The ancestor shrine is ready. The words of the prayer are already starting to echo in my heart and mind, reverberating in the unseen space I’ve made for her to inhabit when she returns from her journey. I am not certain what to expect. I am not certain what she will be now. I am not certain because, for all I knew of her, I still only knew her as one of the living. She will be different. She will be changed by death. It is my firm belief that all souls are. I welcome that change even as I fear it. I will accept her in any form she takes, but there is no way to prepare for the moment when I first catch a glimpse of her transformed and transfigured self.
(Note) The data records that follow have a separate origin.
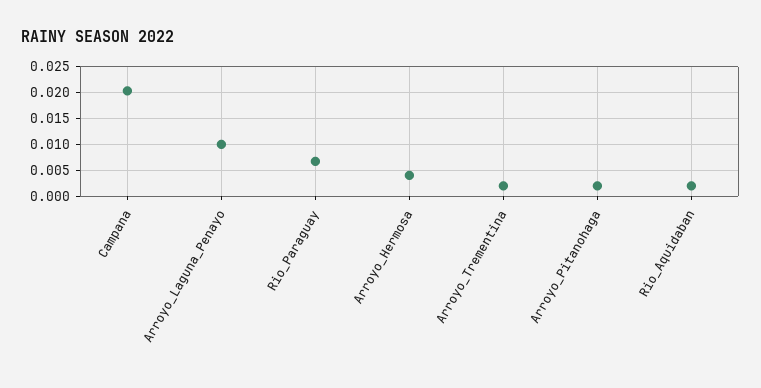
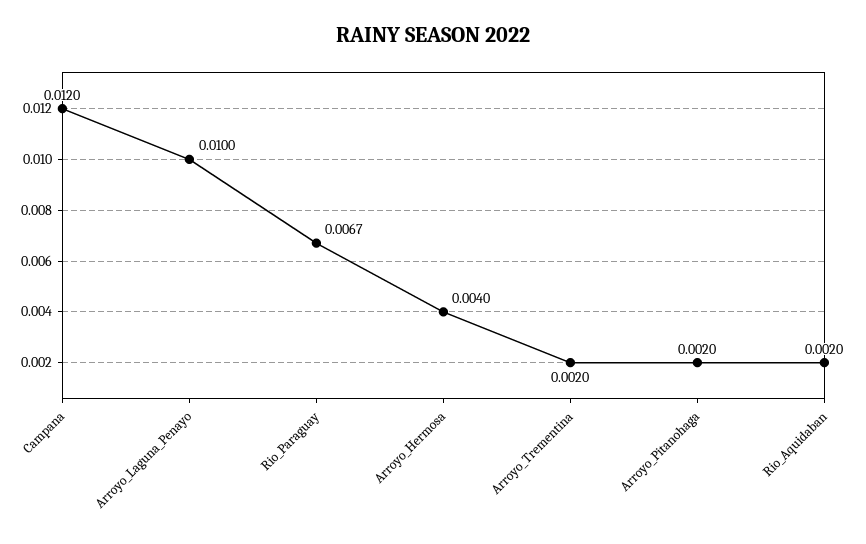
Campana: 0.02 -> 0.012

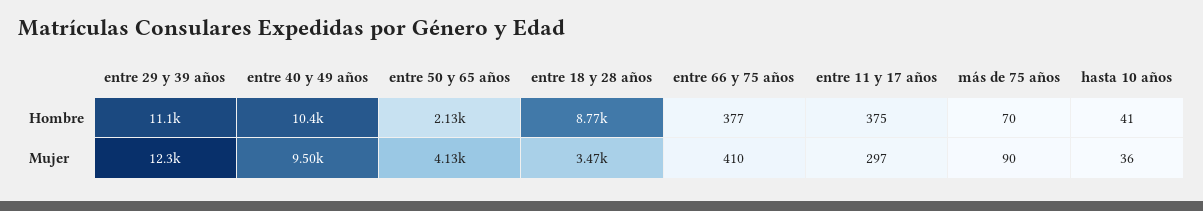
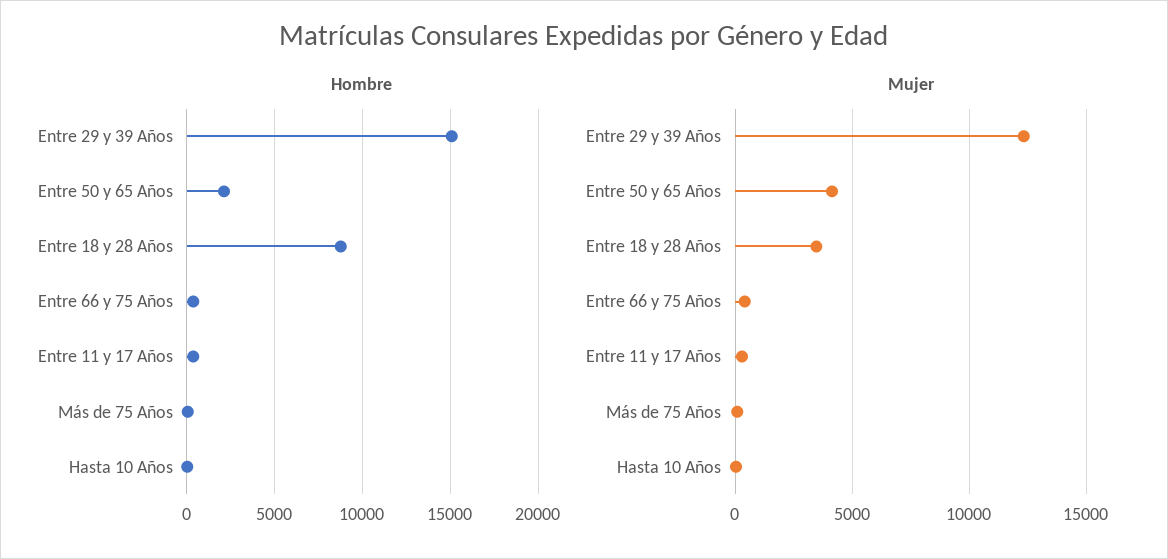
Hombre, entre 29 y 39 años: 11100 -> 15000
Hombre, entre 40 y 49 años: 10400 -> none
Mujer, entre 40 y 49 años: 9500 -> none

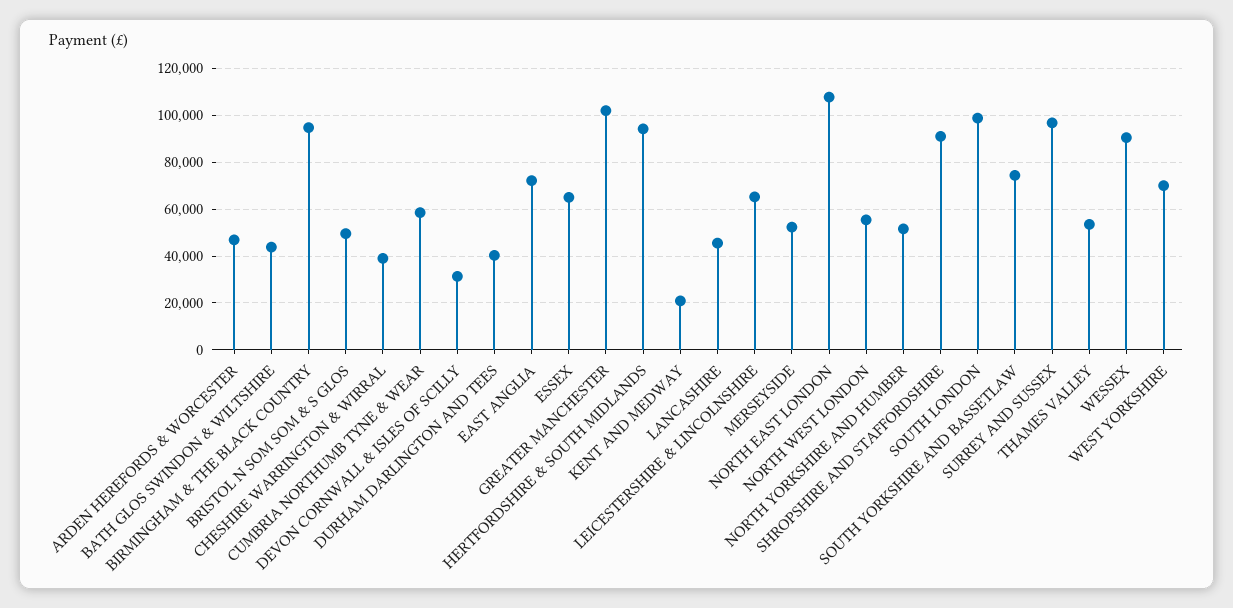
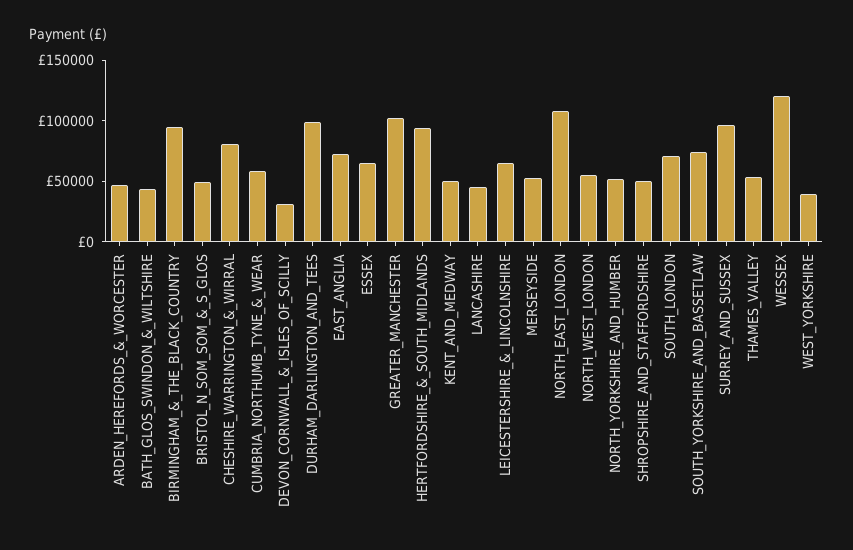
CHESHIRE WARRINGTON & WIRRAL: 40000 -> 80000
DURHAM DARLINGTON AND TEES: 40000 -> 100000
KENT AND MEDWAY: 20000 -> 50000
SHROPSHIRE AND STAFFORDSHIRE: 90000 -> 50000
SOUTH LONDON: 100000 -> 70000
WESSEX: 90000 -> 120000
WEST YORKSHIRE: 70000 -> 40000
So much of life is about not knowing how you will react to things, but finding the courage to keep your eyes open anyway.

A few months ago, I didn’t know how I would react to the Beginner’s class. I didn’t know if I would be impressed or disappointed, satisfied or left wanting, finally connected or more alone then ever… I didn’t know if I could come to terms with the idea of the RPD or if I would be able to accept the Nisut (AUS). Would I feel anything during Senut? Could I really learn to connect with my ancestors? Would I really hear the voices of the other Netjeru if I put Set’s statue away? Could I bear to put his statue away long enough to find out? It was those uncertainties which had kept from applying for the class years before when I first heard of the temple. I only applied this summer because after six years, I had eventually realized that there was no way to know the answers but to discover them by experience.

I wrote here once, a long time ago it feels like, about trust. I have something to add to that:

I trust now.

 I trust the Nisut (AUS). I trust the process and rite of RPD. I trust this community. I trust Senut. I trust my ancestors. I trust all of the Netjeru, when they speak, and I trust Set, even when he is silent. And in all of that trust, I have found what I had not dared to hope for. I am impressed, not disappointed. I am satisfied, not left wanting. I am connected, not alone. I have gained something which was not in the lessons proper but somewhere between the lines:

I am prepared even when I am unprepared. I am ready even when I am not ready. I have learned to put some trust in existence. I didn’t realize that I needed to learn that, and at first, I didn’t realize that I had learned it. Until I thought about it this week when I was buying flowers for the ancestor shrine…

Everything is in balance now. That doesn’t mean it’s perfect or even that it’s comfortable, but it does mean that it is inherently bearable. It doesn’t have to be fair that my mother was taken from me so young. It doesn’t have to make sense that the cancer came back when she had been doing so well. It simply is what it is. The important part is that this terrible thing did not go unbalanced on the scales: there have been blessings along the way to soften the blow (I cannot even fully express how much the beginner’s class, and the HoN community in general, helped in all of this—simply by existing and taking me in and giving me something to hold on to), and there were Names who stepped in to steady me when I started to fall.

 Balance. Fairness. These things are not about individual events and single grains of rice, they are about sums and the weight of the crops against the need for them. The scales dip and soar as they even out, and as long as all eventually returns to the calm, steady equilibrium that makes things functional…that’s really all I can ask for.

Wow. That got overly philosophical toward the end there. I really did start this just to announce that I’m now a Remetj. I suppose that means the title of the post is now a bit misleading.